Scanner rigged with a jury-rigged stabilizer I cobbled from Mira’s leftover crystals and some gnome-wired copper bands. It hums like a drunk hummingbird, but it’s steady—at least until I hit the bluff line that borders Calder’s cove.

The readings spike again. Higher than before. The ley current bends here, warping like heat above asphalt. Something is pulling the energy.

I plant the tripod, anchor the scanner, and mutter under my breath, “Come on, just give me one clear signal. Just one.”

“You really don’t know how to leave things alone, do you?”

I jolt, nearly knock the sensor into the sand.

He’s there. Calder. Shirt on this time, but just barely—half-buttoned like he got halfway through getting dressed and changed his mind.

“I’m working,” I say. “Don’t you have some brooding to do? Maybe sculpt driftwood into emotionally symbolic art?”

His jaw tics. “You’re pushing the ley field too hard.”

“And you’re not the ley police.”

He steps closer. “You don’t know what you’re messing with.”

“That’s what research is , fishboy. Messing with things until they give up their secrets.”

His eyes narrow. “This place isn't a lab. The sea doesn’t care about your thesis.”

I laugh. Not because it’s funny, but because if I don’t, I’m going to scream. “You think I don’t know that? I’ve been laughed out of every department back home for saying magic affects ocean currents. This is my last shot. So unless you’ve got something helpful to add—back off.”

His gaze flicks to the glowing scanner, then to my hands, still shaking from the surge I absorbed earlier.

“I’m trying to protect you,” he says, voice lower now.
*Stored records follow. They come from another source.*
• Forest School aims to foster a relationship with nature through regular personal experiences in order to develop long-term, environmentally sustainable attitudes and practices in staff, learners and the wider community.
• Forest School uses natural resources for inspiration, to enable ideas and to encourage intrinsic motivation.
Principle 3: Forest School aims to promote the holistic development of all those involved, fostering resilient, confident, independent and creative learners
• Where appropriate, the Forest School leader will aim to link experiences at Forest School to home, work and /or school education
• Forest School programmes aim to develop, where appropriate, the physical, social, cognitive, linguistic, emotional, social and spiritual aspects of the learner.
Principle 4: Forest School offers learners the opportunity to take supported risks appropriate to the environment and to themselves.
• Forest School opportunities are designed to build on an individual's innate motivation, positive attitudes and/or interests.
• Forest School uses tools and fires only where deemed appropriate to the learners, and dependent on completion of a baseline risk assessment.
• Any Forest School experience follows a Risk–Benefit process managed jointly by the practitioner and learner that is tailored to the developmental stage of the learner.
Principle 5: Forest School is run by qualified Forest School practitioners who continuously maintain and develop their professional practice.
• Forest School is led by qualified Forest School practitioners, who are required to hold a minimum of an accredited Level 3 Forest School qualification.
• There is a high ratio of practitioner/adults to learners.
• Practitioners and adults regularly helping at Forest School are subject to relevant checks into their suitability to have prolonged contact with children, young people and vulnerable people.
Rougher. “You don’t understand what’s buried here.”

I freeze. That’s... not a denial.

Before I can ask, a third voice cuts through the tension.
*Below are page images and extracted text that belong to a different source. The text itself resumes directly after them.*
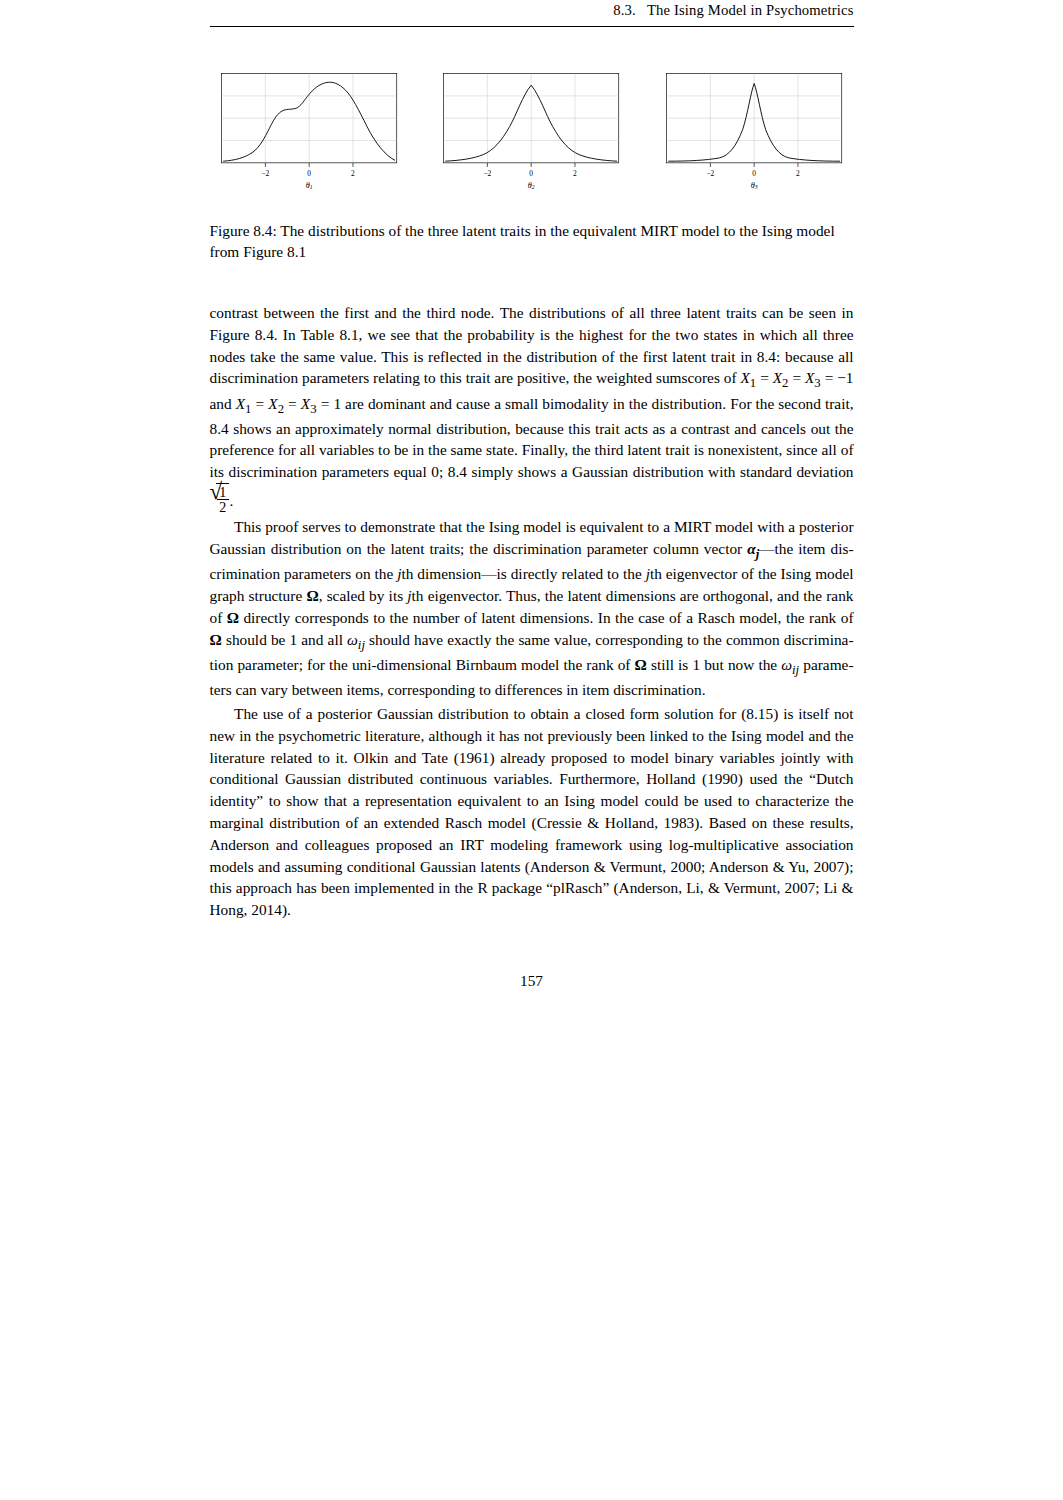8.3. The Ising Model in Psychometrics
−2 0 2 θ1
−2 0 2 θ2
−2 0 2 θ3
Figure 8.4: The distributions of the three latent traits in the equivalent MIRT model to the Ising model from Figure 8.1
contrast between the first and the third node. The distributions of all three latent traits can be seen in Figure 8.4. In Table 8.1, we see that the probability is the highest for the two states in which all three nodes take the same value. This is reflected in the distribution of the first latent trait in 8.4: because all discrimination parameters relating to this trait are positive, the weighted sumscores of X1 = X2 = X3 = −1 and X1 = X2 = X3 = 1 are dominant and cause a small bimodality in the distribution. For the second trait, 8.4 shows an approximately normal distribution, because this trait acts as a contrast and cancels out the preference for all variables to be in the same state. Finally, the third latent trait is nonexistent, since all of its discrimination parameters equal 0; 8.4 simply shows a Gaussian distribution with standard deviation 12.
This proof serves to demonstrate that the Ising model is equivalent to a MIRT model with a posterior Gaussian distribution on the latent traits; the discrimination parameter column vector αj—the item discrimination parameters on the jth dimension—is directly related to the jth eigenvector of the Ising model graph structure Ω, scaled by its jth eigenvector. Thus, the latent dimensions are orthogonal, and the rank of Ω directly corresponds to the number of latent dimensions. In the case of a Rasch model, the rank of Ω should be 1 and all ωij should have exactly the same value, corresponding to the common discrimination parameter; for the uni-dimensional Birnbaum model the rank of Ω still is 1 but now the ωij parameters can vary between items, corresponding to differences in item discrimination.
The use of a posterior Gaussian distribution to obtain a closed form solution for (8.15) is itself not new in the psychometric literature, although it has not previously been linked to the Ising model and the literature related to it. Olkin and Tate (1961) already proposed to model binary variables jointly with conditional Gaussian distributed continuous variables. Furthermore, Holland (1990) used the “Dutch identity” to show that a representation equivalent to an Ising model could be used to characterize the marginal distribution of an extended Rasch model (Cressie & Holland, 1983). Based on these results, Anderson and colleagues proposed an IRT modeling framework using log-multiplicative association models and assuming conditional Gaussian latents (Anderson & Vermunt, 2000; Anderson & Yu, 2007); this approach has been implemented in the R package “plRasch” (Anderson, Li, & Vermunt, 2007; Li & Hong, 2014).
157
“Wow. If I’d known this was a thing , I’d have brought snacks.”

Kai stands a few feet away in a flowy top and leather sandals that cost more than my entire aura kit. She’s holding two drinks—one bright blue, one milky pink—and a half-eaten skewer of grilled mushroom from the night market.

“Please, don’t stop glaring at each other. The sexual tension is feeding the ley lines.”
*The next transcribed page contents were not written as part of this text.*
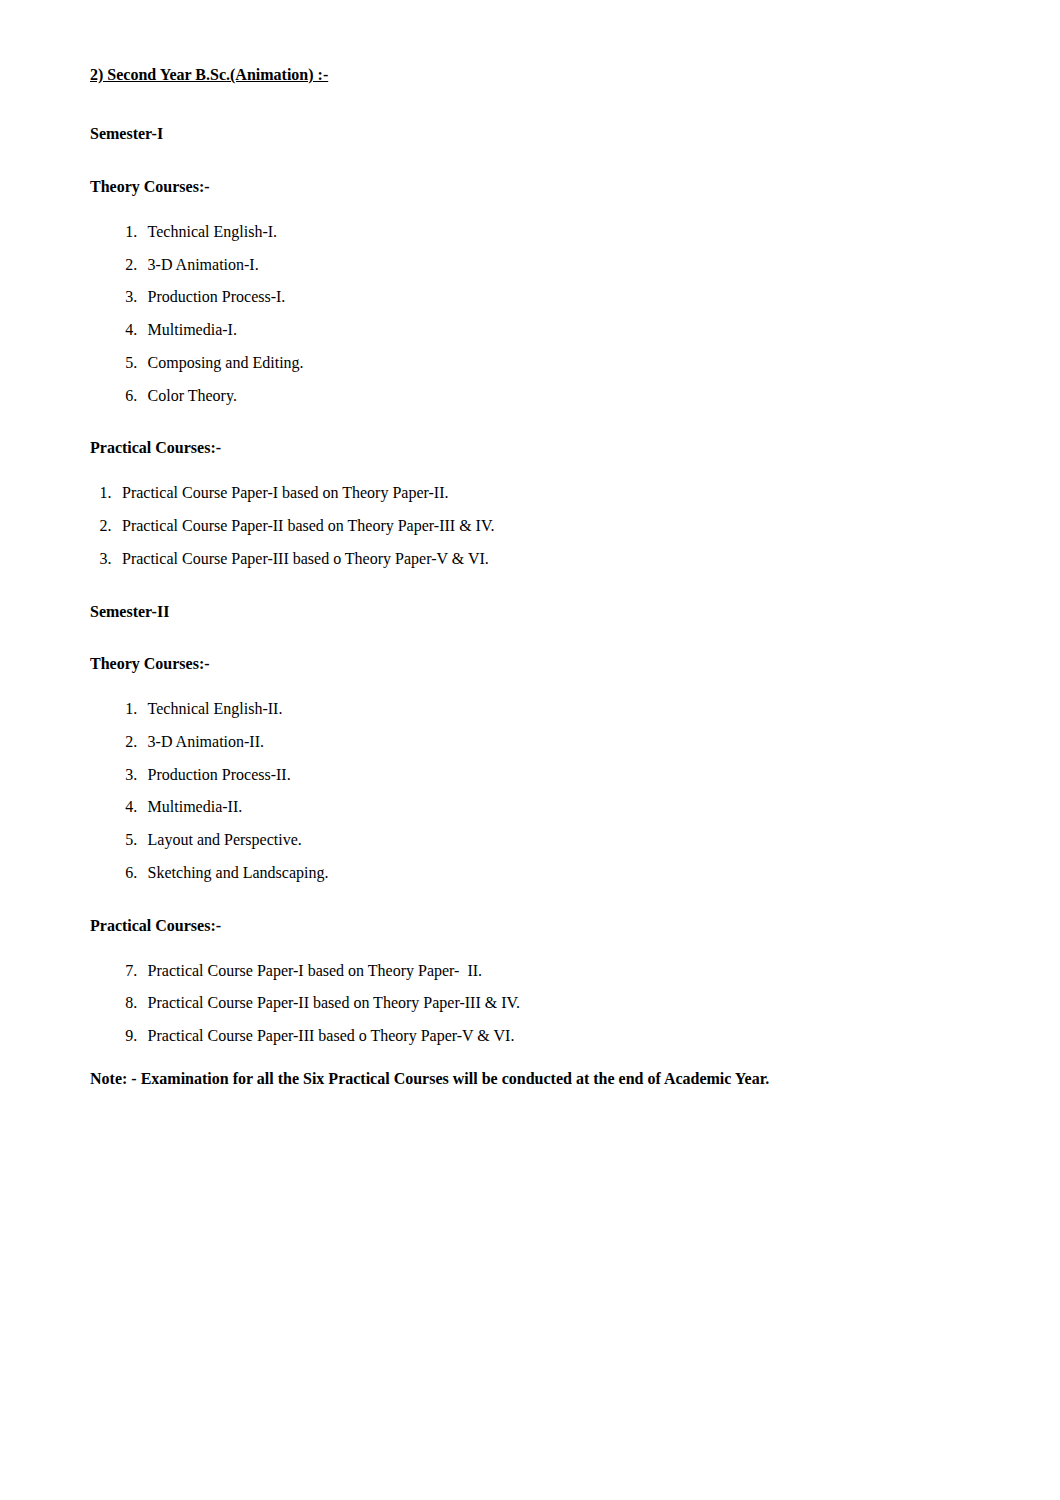2) Second Year B.Sc.(Animation) :-
Semester-I
Theory Courses:-
Technical English-I.
3-D Animation-I.
Production Process-I.
Multimedia-I.
Composing and Editing.
Color Theory.
Practical Courses:-
Practical Course Paper-I based on Theory Paper-II.
Practical Course Paper-II based on Theory Paper-III & IV.
Practical Course Paper-III based o Theory Paper-V & VI.
Semester-II
Theory Courses:-
Technical English-II.
3-D Animation-II.
Production Process-II.
Multimedia-II.
Layout and Perspective.
Sketching and Landscaping.
Practical Courses:-
Practical Course Paper-I based on Theory Paper- II.
Practical Course Paper-II based on Theory Paper-III & IV.
Practical Course Paper-III based o Theory Paper-V & VI.
Note: - Examination for all the Six Practical Courses will be conducted at the end of Academic Year.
Calder curses under his breath.

I sigh. “Kai.”

She hands me the blue drink. “It’s got electrolytes and a whisper of flirtation enhancement. You’re welcome.”

“To be clear,” I say, “I am not flirting.”

“Nope,” she says, totally ignoring me. “Just aggressively arguing with a hot man at midnight on a magically active cliff. Totally academic.”

Calder rakes a hand through his hair. “I’m leaving.”

Kai calls after him, “Tell your aura it’s looking extra cursed tonight!”

I sip the drink. It tastes like regret and blueberries.

When he’s gone, Kai nudges me with her shoulder.

“You okay?” she asks, quieter now.

I nod. “He knows something. I can feel it.”

“Yup,” she agrees. “And he’s terrified you’ll figure it out.”

I don’t answer.

I just stare at the cove and feel the ley current pulse under my feet like a heartbeat no one’s supposed to hear.